THE BOTTOM LINE
- Audit Your AI: Your use of algorithms in hiring and firing now carries significant legal risk. The Act mandates human oversight for any AI-driven dismissal, requiring a review of your HR technology and processes.
- Rethink Casual Contracts: A new right to predictable work means you will face legal pressure to offer stable contracts to zero-hours or agency staff after 26 weeks, potentially increasing headcount and payroll costs.
- Flexible Working is the New Default: The grounds for refusing a flexible working request have been significantly narrowed. Your business will need more compelling, evidence-based reasons to deny requests or risk facing employment tribunals.
THE DETAILS
The Employment Rights Act 2025, which has now received Royal Assent, introduces some of the most significant changes to UK workplace law in a decade. The central theme is a rebalancing of power to address modern working practices, from the gig economy to the use of artificial intelligence in management. For business leaders and their legal counsel, the key takeaway is that old contracts and legacy HR policies are no longer sufficient.
The most impactful provision is arguably the new right to human review for any significant employment decision made by an automated system, including termination. This is a direct response to the proliferation of AI-driven performance management tools and aims to provide a safeguard against “computer says no” dismissals.
Secondly, the Act tackles precarious work head-on by creating a new statutory right for workers with variable hours to request a predictable working pattern. After 26 weeks of service, a worker can request a contract that reflects their regular hours worked over the preceding period. While it remains a right to request, the Act places a much higher burden on employers to refuse, similar to the flexible working regime. This change is designed to provide greater stability for gig economy workers and those on zero-hours contracts, forcing businesses to more formally assess and justify their reliance on a flexible workforce.

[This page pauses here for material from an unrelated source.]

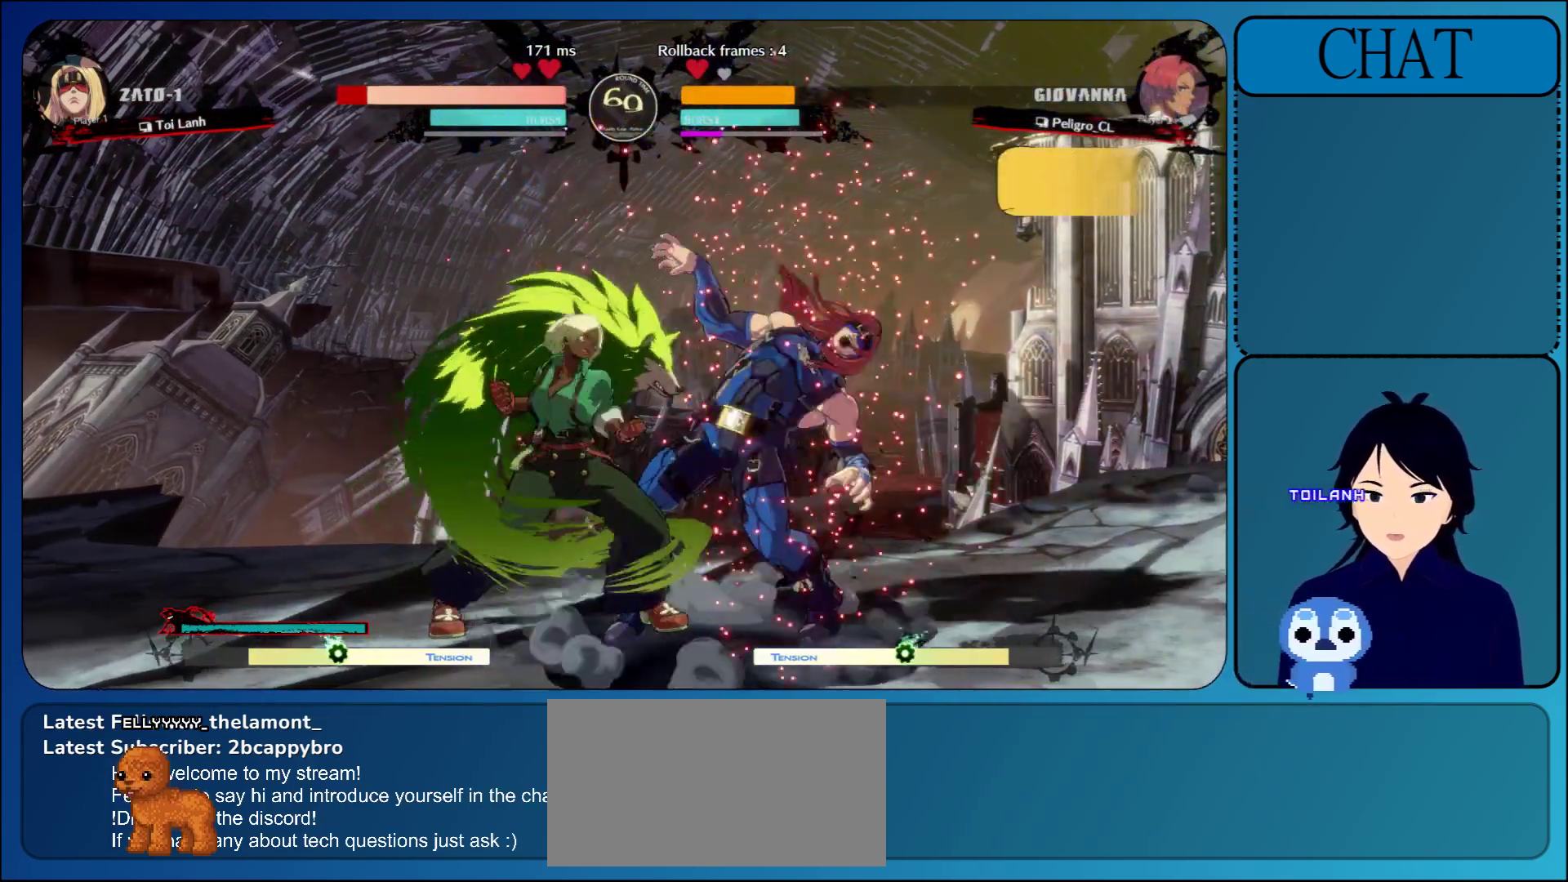
{"buttons": [], "left_stick": "down-right", "events": [[150, "left_stick", "down-right"]]}
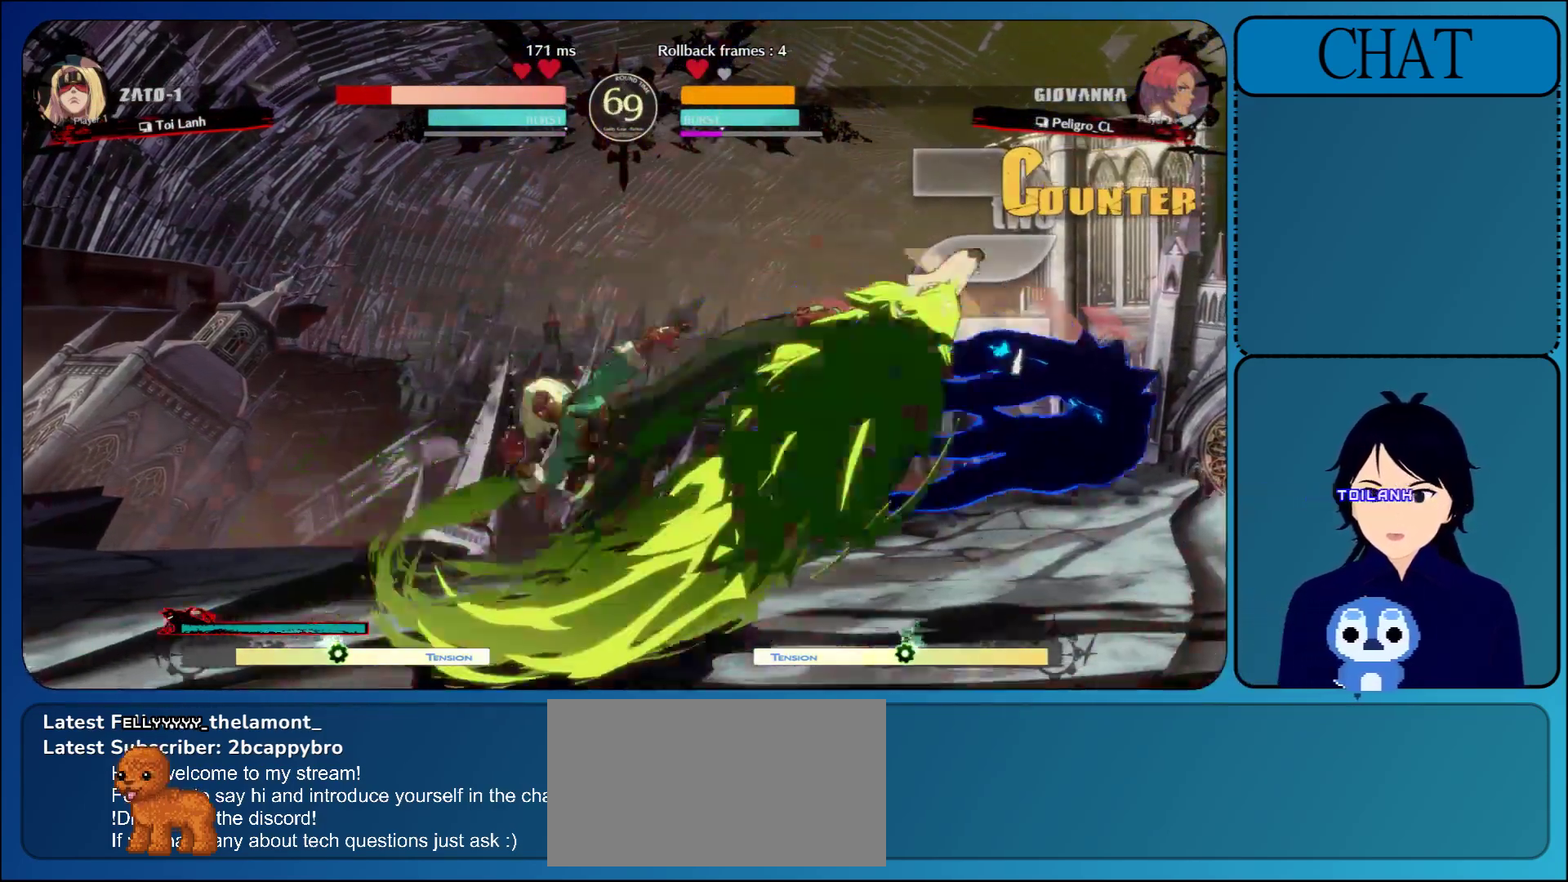
{"buttons": [], "left_stick": "down-right", "events": []}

Finally, the government has strengthened the existing framework for flexible working. Building on the recent move to a “day one” right to request, the 2025 Act reduces the number of statutory business reasons an employer can use to lawfully refuse a request. For example, vague justifications citing a “detrimental impact on quality” will now require substantial, data-led evidence. This change effectively moves the needle from flexible working being an employee request to being a near-standard operational model that employers must proactively accommodate unless there is a truly prohibitive reason not to.